Introduction to Water Filtration – Part 1
Introduction to Water Filtration - Part 1
Filtration
Filtration is used as an add on to normal coagulation and sedimentation for the elimination of solids from surface water or wastewater. The gets the water ready to use as potable, boiler, or cooling make-up. Wastewater filtration aids users with meeting more demanding effluent discharge permit specifications.
Filtration, typically treated as an uncomplicated mechanical process, actually includes the mechanisms of adsorption (chemical and physical), straining, sedimentation, diffusion, interception, and inertial compaction.
Removal of dissolved solids does not happen during filtration, but when used with a softening process will lower the concentration of dissolved solids. An example would include anthracite filtration being used to remove lingering precipitated firmness salts remaining after clarification in precipitation softening.

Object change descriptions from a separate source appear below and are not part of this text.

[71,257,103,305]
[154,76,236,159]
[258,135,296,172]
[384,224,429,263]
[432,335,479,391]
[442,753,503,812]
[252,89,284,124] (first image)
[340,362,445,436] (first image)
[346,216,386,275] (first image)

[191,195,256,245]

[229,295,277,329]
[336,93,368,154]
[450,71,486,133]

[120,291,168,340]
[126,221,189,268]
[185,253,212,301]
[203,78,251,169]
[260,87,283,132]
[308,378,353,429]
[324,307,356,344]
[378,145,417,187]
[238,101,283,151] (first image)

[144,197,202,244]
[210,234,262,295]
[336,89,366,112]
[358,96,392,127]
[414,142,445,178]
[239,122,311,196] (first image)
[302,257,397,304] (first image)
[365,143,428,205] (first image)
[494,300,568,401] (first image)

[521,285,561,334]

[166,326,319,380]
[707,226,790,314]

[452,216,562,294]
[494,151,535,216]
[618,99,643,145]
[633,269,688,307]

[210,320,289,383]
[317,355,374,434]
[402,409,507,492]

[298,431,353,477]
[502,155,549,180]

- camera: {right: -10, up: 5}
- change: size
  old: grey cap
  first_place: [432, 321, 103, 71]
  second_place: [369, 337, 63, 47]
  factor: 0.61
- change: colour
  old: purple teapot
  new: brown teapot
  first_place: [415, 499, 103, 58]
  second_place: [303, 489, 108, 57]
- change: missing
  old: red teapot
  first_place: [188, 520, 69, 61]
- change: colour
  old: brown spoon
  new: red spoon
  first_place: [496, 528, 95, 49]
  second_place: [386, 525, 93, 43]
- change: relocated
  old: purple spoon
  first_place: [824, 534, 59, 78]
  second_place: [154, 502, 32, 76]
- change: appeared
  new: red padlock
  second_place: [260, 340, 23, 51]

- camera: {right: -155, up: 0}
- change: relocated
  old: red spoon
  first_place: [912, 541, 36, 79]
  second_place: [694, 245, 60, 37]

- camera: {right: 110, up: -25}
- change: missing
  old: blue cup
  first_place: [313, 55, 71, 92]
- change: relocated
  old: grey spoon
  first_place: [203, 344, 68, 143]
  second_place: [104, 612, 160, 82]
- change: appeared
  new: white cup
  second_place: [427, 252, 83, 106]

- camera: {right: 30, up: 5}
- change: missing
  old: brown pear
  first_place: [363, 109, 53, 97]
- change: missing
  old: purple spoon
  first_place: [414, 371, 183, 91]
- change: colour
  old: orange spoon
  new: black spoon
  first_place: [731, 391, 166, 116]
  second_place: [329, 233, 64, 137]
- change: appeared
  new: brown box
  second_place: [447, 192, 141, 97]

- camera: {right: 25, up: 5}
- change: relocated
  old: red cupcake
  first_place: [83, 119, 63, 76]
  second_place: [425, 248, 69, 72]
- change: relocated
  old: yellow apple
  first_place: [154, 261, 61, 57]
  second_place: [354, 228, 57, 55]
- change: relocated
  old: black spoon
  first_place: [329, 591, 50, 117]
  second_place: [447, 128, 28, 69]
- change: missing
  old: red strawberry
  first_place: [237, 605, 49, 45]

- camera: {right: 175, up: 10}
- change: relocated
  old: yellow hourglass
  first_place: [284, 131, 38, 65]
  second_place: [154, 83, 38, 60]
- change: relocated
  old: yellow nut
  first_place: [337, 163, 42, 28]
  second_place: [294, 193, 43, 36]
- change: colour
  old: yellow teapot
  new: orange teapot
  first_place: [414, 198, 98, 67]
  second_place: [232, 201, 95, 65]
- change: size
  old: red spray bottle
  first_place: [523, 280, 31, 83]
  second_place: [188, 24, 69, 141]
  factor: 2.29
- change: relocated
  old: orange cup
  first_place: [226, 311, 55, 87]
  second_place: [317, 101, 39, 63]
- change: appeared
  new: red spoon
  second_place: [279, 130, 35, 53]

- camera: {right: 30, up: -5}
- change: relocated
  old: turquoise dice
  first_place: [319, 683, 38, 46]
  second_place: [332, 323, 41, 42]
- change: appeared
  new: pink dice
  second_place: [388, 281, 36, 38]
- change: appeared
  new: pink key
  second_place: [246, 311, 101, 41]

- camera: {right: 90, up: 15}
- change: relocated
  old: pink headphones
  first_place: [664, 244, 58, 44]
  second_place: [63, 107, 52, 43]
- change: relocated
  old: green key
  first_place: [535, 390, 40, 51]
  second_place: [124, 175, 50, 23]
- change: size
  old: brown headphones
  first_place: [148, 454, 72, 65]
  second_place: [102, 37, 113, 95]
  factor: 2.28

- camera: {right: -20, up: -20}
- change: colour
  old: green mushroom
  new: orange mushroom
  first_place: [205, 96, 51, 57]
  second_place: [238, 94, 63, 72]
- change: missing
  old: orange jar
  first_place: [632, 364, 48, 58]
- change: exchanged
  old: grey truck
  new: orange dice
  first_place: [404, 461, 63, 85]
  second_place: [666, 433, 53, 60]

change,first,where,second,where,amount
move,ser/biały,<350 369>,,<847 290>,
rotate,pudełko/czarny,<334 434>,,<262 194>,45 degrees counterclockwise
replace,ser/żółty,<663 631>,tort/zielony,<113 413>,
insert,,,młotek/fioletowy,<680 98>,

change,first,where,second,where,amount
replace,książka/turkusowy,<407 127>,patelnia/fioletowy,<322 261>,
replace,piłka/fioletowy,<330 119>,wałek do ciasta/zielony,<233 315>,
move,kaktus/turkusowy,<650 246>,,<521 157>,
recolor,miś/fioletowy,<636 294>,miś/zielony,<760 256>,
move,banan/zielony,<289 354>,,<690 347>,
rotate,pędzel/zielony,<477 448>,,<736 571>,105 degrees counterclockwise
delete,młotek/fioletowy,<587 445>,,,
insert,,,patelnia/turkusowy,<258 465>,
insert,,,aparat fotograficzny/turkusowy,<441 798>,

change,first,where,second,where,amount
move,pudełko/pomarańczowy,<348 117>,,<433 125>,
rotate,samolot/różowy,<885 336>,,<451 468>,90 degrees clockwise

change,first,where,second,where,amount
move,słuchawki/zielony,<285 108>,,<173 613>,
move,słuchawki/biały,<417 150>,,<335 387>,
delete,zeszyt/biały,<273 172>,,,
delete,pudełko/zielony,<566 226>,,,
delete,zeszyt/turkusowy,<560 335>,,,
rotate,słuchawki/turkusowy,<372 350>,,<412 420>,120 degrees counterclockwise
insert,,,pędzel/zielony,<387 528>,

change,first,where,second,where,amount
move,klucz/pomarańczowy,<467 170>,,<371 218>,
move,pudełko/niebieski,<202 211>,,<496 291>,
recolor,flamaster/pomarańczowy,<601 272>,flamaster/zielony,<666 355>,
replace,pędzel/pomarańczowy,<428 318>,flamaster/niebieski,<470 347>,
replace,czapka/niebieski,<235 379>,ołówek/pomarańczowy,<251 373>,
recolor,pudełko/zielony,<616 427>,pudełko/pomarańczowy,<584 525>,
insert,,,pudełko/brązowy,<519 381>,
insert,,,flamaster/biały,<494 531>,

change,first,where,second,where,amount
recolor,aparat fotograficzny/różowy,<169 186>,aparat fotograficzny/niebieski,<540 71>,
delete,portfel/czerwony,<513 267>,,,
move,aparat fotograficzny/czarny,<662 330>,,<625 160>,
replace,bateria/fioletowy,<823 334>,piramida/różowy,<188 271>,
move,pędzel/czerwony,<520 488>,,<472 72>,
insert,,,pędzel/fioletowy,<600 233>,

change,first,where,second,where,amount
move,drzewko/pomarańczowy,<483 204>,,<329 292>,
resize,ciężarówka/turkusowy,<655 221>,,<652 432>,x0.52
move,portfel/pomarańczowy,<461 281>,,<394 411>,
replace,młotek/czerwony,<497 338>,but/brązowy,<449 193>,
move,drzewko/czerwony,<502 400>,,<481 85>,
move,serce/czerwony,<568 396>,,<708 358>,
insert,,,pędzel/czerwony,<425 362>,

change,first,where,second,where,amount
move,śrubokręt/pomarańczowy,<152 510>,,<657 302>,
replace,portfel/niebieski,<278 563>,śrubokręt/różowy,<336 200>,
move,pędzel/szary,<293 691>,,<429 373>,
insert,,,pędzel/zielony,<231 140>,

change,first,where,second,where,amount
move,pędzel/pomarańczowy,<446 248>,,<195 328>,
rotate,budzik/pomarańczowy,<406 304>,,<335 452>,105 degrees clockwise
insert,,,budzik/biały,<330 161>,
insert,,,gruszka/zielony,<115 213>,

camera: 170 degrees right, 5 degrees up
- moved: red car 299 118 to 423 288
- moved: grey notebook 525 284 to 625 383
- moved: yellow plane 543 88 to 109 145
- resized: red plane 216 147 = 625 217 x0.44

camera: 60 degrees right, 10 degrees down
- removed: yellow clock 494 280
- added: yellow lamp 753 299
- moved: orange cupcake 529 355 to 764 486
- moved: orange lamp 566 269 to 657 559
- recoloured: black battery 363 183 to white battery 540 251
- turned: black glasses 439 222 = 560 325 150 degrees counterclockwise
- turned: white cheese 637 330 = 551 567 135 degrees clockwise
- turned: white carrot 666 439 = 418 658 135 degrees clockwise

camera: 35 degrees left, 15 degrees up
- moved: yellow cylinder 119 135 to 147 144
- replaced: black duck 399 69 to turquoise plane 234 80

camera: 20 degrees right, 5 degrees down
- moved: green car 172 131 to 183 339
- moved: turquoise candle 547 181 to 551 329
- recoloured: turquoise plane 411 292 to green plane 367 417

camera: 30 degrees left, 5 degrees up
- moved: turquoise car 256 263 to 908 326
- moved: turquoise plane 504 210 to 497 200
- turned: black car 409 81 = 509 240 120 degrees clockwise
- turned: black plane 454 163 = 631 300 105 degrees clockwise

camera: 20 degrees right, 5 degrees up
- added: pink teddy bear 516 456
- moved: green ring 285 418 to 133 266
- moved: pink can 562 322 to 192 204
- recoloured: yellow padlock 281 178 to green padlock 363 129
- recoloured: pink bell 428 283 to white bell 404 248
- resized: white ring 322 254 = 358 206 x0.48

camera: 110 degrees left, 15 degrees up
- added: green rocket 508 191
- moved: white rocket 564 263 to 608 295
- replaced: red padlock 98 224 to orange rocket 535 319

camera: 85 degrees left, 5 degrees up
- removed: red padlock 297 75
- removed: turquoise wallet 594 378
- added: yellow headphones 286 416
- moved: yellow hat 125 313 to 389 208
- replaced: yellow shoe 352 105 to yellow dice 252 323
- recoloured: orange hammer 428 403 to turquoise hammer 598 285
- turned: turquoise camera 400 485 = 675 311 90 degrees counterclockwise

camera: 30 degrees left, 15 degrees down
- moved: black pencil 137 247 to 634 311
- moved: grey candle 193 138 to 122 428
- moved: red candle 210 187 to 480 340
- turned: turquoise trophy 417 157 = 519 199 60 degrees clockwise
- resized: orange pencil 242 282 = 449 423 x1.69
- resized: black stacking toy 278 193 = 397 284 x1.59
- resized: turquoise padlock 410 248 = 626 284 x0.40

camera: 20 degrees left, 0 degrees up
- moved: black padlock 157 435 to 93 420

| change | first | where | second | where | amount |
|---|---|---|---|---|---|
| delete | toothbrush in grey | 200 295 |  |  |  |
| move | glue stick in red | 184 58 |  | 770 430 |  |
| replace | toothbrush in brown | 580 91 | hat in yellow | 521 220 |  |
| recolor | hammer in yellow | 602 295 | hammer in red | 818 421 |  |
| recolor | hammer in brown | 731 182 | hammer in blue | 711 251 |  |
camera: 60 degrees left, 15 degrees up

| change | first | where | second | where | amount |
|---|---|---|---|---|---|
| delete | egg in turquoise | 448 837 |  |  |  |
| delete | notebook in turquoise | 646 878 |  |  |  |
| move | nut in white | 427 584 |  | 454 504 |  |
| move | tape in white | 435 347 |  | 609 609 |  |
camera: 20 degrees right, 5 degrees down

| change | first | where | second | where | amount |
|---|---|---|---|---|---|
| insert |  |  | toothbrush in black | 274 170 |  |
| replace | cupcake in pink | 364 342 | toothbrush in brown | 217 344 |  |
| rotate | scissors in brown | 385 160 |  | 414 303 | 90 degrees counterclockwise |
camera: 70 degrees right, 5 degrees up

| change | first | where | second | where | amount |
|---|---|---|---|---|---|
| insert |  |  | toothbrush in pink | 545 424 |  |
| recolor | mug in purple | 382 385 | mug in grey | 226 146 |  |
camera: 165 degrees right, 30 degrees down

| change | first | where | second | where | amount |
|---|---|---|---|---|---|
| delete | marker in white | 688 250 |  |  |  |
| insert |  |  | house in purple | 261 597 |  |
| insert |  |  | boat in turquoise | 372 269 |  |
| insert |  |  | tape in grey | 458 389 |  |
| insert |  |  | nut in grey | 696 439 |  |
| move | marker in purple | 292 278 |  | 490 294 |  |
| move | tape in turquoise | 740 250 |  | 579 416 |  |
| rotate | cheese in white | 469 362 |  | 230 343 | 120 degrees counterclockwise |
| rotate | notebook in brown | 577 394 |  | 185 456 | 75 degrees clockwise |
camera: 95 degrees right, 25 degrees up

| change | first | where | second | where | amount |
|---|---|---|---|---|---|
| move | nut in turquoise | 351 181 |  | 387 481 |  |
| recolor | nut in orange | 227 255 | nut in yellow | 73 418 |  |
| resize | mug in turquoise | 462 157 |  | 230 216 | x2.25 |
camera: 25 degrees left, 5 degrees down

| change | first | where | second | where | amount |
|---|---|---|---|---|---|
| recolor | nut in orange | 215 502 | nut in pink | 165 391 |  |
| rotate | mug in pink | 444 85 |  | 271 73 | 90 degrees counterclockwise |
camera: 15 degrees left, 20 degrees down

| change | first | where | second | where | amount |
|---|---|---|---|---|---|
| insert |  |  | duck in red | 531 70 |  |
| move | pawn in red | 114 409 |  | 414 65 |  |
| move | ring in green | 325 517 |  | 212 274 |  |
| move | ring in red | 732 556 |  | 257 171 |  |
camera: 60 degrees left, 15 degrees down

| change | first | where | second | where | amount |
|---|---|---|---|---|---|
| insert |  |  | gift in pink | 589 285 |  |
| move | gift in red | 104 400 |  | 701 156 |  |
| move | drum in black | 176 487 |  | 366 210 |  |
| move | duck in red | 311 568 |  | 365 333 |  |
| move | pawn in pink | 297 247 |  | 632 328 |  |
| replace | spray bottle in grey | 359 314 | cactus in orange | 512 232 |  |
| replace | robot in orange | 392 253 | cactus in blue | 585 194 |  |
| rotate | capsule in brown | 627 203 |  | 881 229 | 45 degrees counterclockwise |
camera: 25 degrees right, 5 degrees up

Most water softening or clarification processes where precipitation and coagulation happen, a fraction of the clarified water is filtered. Clarifier effluents of 2-10 NTU could be improved to 0.1-1.0 NTU by traditional sand filtration. Filtration provides adequate suspended solids concentrations in the polished water even when issues happen in the clarification processes.
Types of Media
There are several types of filtration material that can be used in filtration. Some of those materials are silica sand, quarts sand, anthracite coal, magnetite, and garnet. Anthracite and silica sand are used most frequently. There are occasions when silica sand is not appropriate. An example would be in a filter that follows a hot process softener where the treated water is designed for boiler feed. In that case, anthracite is typically used.
The shape and size of filter media directly affects the adeptness of the solids removal. Sharp, angular media form large gaps and eliminate less fine material than rounded media of similar size. Using media coarse enough to allow solids to penetrate the bed for 2-4 inches would be ideal. However, many suspended solids are stuck at the surface or in the first 1-2 inches of bed depth, with some penetration to prevent a rapid increase in pressure drop.
Anthracite and sand filters are graded by effective particle size and sameness. The effective size is such that around 10% of all grains by weight are smaller and 90% are larger. The effective size is then the minimum size of most of the particles. Sameness is measured by a comparison of effective size to size at which 60% of the grains by weight are smaller and 40% are larger. When the larger size is divided by the effective size it is called the sameness coefficient-the smaller sameness coefficient, the more identical the media particle sizes.
Finer sands conclude in shallower areas for the retention of suspended matter. The most preferable media size rests on the characteristics of the suspended solids and the effluent quality requirements and the particular filter design. Overall, rapid sand filters use sand with an effective size of 0.35-0.60 mm (0.014-0.024 inches) and a maximum sameness coefficient of 1.7. Coarse media, 0.6-1.0 mm (0.024-0.04 inches), are utilized for closely controlled coagulation and sedimentation.
Typical Construction
Traditional gravity and pressure rapid filters preform downflow. The filter medium is typically a 15-30 inch deep bed of anthracite or sand, with single or multiple grades being used.
A hefty particle bed supports the filter media to avoid fine anthracite or sand from slipping into the underdrain system. The support bed also helps in distributing backwash water. Normally, support beds are made of 1, 8-1 inch gravel, or anthracite in graded layers to a depth of 12-16 inches.